Which is also the entire formula for the side-quests in the game, of which there are about 120. Why so many? Because. Most of them are just “go there, kill enemies, go back” or something that sounds as exciting as that. And some have storylines of sorts, but those storylines are extremely boring and uninteresting. Meet a character who’s very nice – here’s a series of 5 side quests, between which you need to reload the location so the next one appears, at the end o which you will learn that the character is indeed very nice. Exciting.
And it brings me to that lack of cohesion and understanding of what the game is. It genuinely feels that story was written by one team, combat done by another, main quests by another, side quests by another, locations and mechanics that get their own long explanation only to then never be used again was made by another… And many other teams, none of which actually played the game and saw what their combined efforts bring. Characters get experience separately with each of their own XP bars filling in post-combat menu one by one. But it’s always synchronized across the entire team, so the more characters you get, the longer the post-combat screen lasts for no reason. Equipping a class gets its own intro cutscene, but you always get all artefacts by the middle of the story and can always unlock all classes for every character. Yet, when you finally get the last character, if you want to unlock their classes (which you obviously do), you need to sit through about 8 unskippable class intro cutscenes in a row. And every character gets an achievement for “unlocking all classes”, separately, even though you can’t not get all of them unless you’re too lazy to equip the artefacts. Some of the interior locations get a weird prompt if you want to enter them that looks like a last minute crutch, while some don’t…

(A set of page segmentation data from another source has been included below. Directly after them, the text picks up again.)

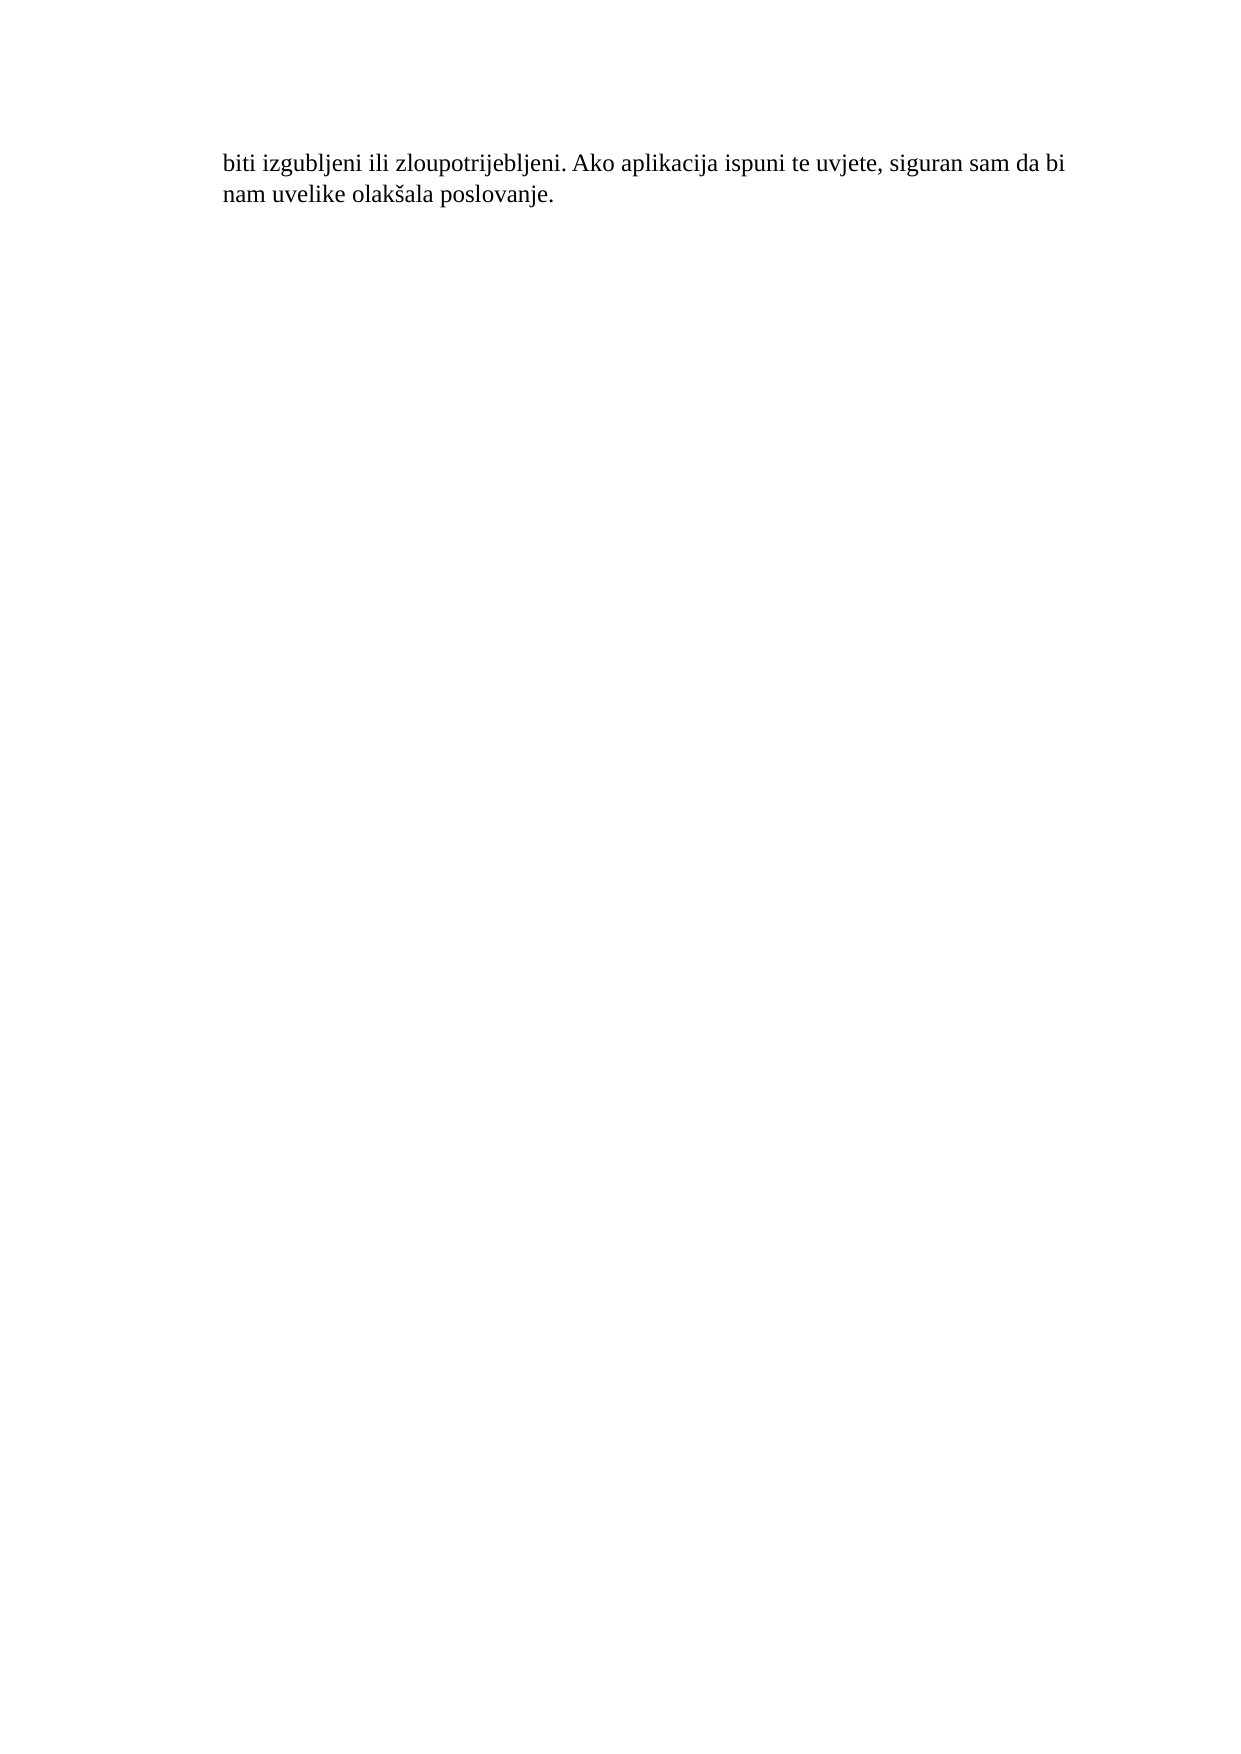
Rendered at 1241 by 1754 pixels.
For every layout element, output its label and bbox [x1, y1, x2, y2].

list [185, 148, 1093, 207]
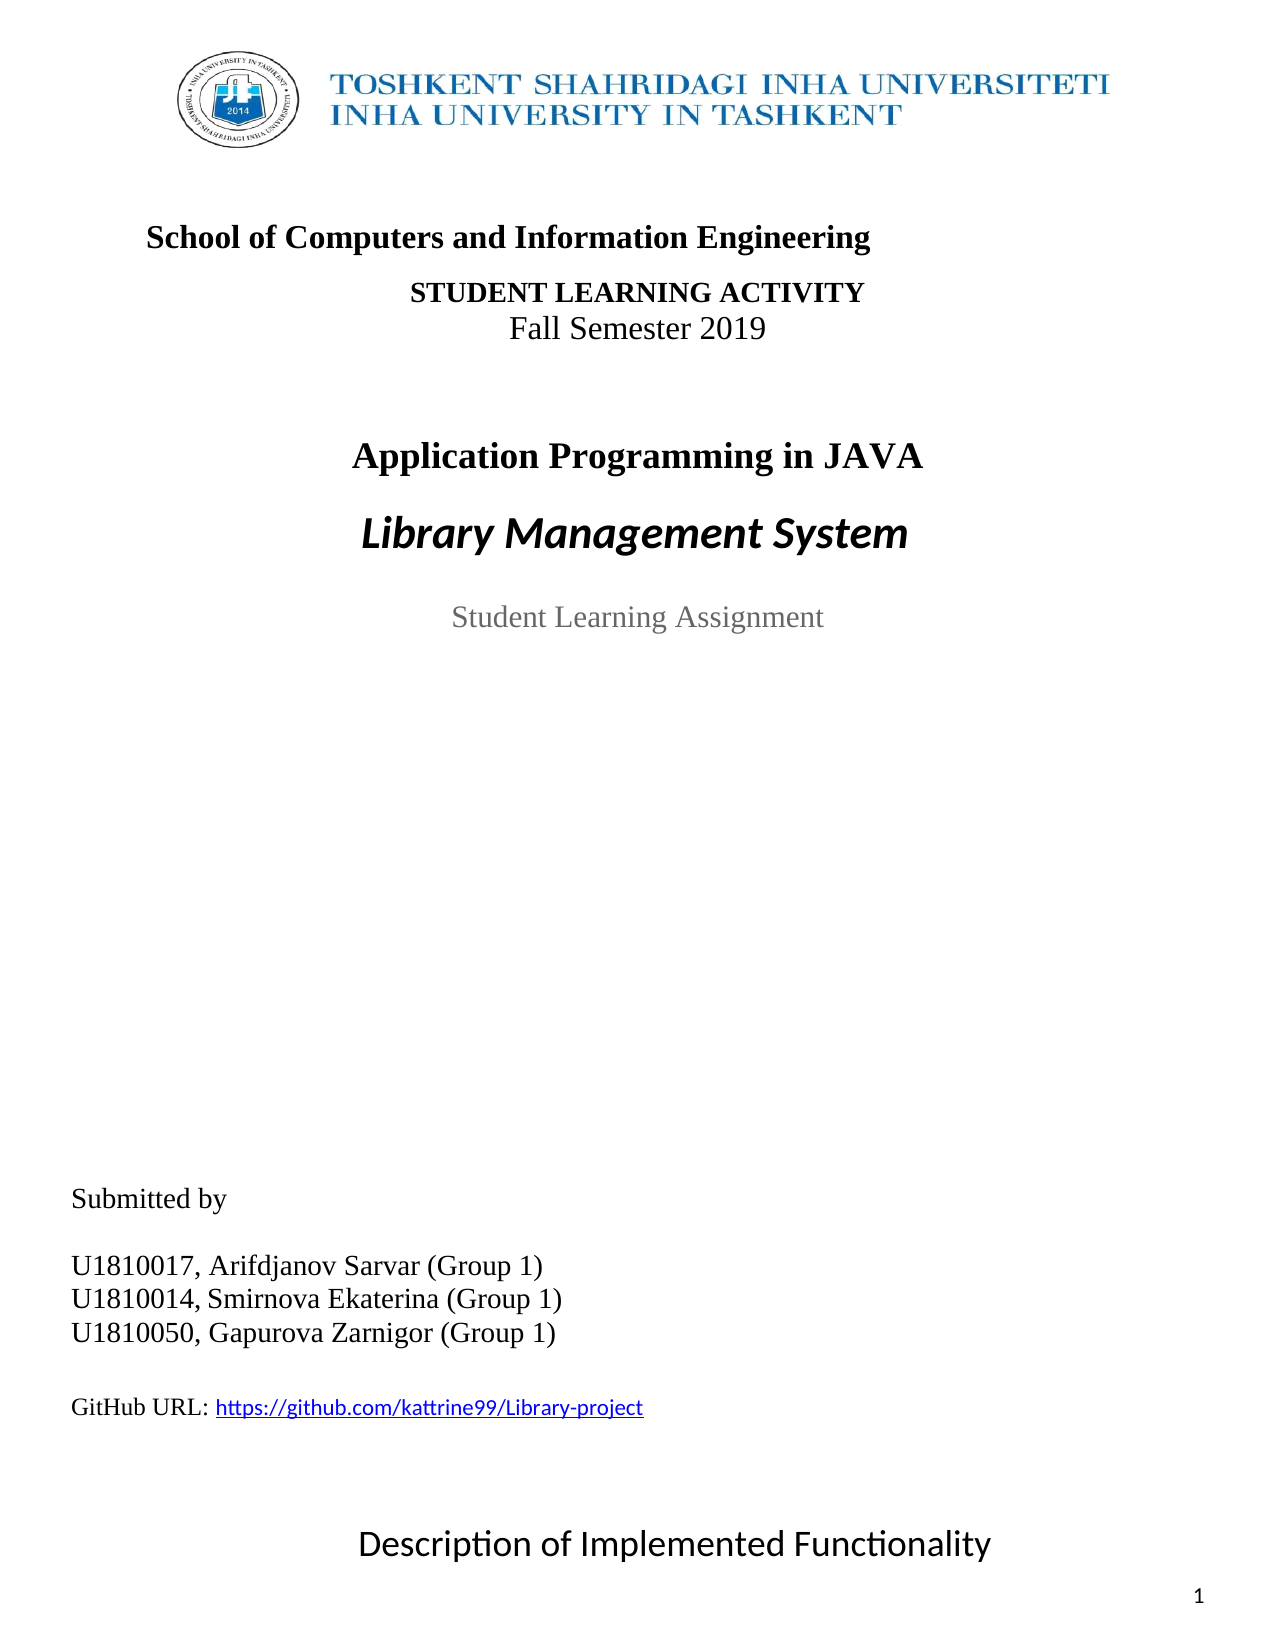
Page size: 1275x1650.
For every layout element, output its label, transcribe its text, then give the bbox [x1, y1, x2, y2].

text STUDENT LEARNING ACTIVITY [71, 275, 1204, 308]
list Description of Implemented Functionality [146, 1520, 1204, 1566]
text U1810017, Arifdjanov Sarvar (Group 1) [71, 1248, 1204, 1281]
text Submitted by [71, 1181, 1204, 1214]
text U1810014, Smirnova Ekaterina (Group 1) [71, 1281, 1204, 1315]
text Application Programming in JAVA [71, 433, 1204, 476]
text Student Learning Assignment [71, 598, 1204, 634]
text Fall Semester 2019 [71, 308, 1204, 347]
picture [142, 38, 1149, 164]
text Library Management System [71, 504, 1204, 560]
text GitHub URL: https://github.com/kattrine99/Library-project [71, 1392, 1204, 1421]
list School of Computers and Information Engineering [146, 217, 1204, 256]
text U1810050, Gapurova Zarnigor (Group 1) [71, 1315, 1204, 1348]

I’m not even talking about how technically messy this game is. I had one fight almost become unwinnable because the enemy got flung high into the sky by one magic attack and couldn’t go back down. Objects on the locations might stay invisible. Map markers glitch constantly. Half of the cutscenes render at the gameplay framerate and look fine, half are rendered at a lower framerate and look like they’re constantly lagging for no apparent reason. Some of the already mentioned on-off mechanics barely function or require you to perform incredibly illogical and inconvenient things. The way controls are assigned is ridiculous and you cannot rebind any action to any button – for whatever reason, only select buttons are available per specific action. Also the game has about 4 different types of “currencies”, with 3 of them being almost entirely pointless for the majority of the game. Again – as if someone had an idea, put it in the game and no one ever played the completed product to realize that most of it could and should be cut or changed.
For the first dozen of hours or so I thought that I’d end up being carefully recommending the game. It had already shown most of its aforementioned problems and lack of cohesion or understanding what game is it supposed to be, but at least it was a simple adventure that could be enjoyable. But then the game lasted for way too long, for absolutely no reason. I could easily see cutting about half of everything in this game, locations, mechanics, story beats, characters and etc., and getting a far superior title. It would still be not something you’d love and remember forever, but at least it would be approaching the entertainment level of Trials of Mana, just without all of the fun crazy ambitions of that game. But as is, Visions of Mana is a boring confused mess that doesn’t do anything too badly, but also doesn’t have anything to justify spending the time on it.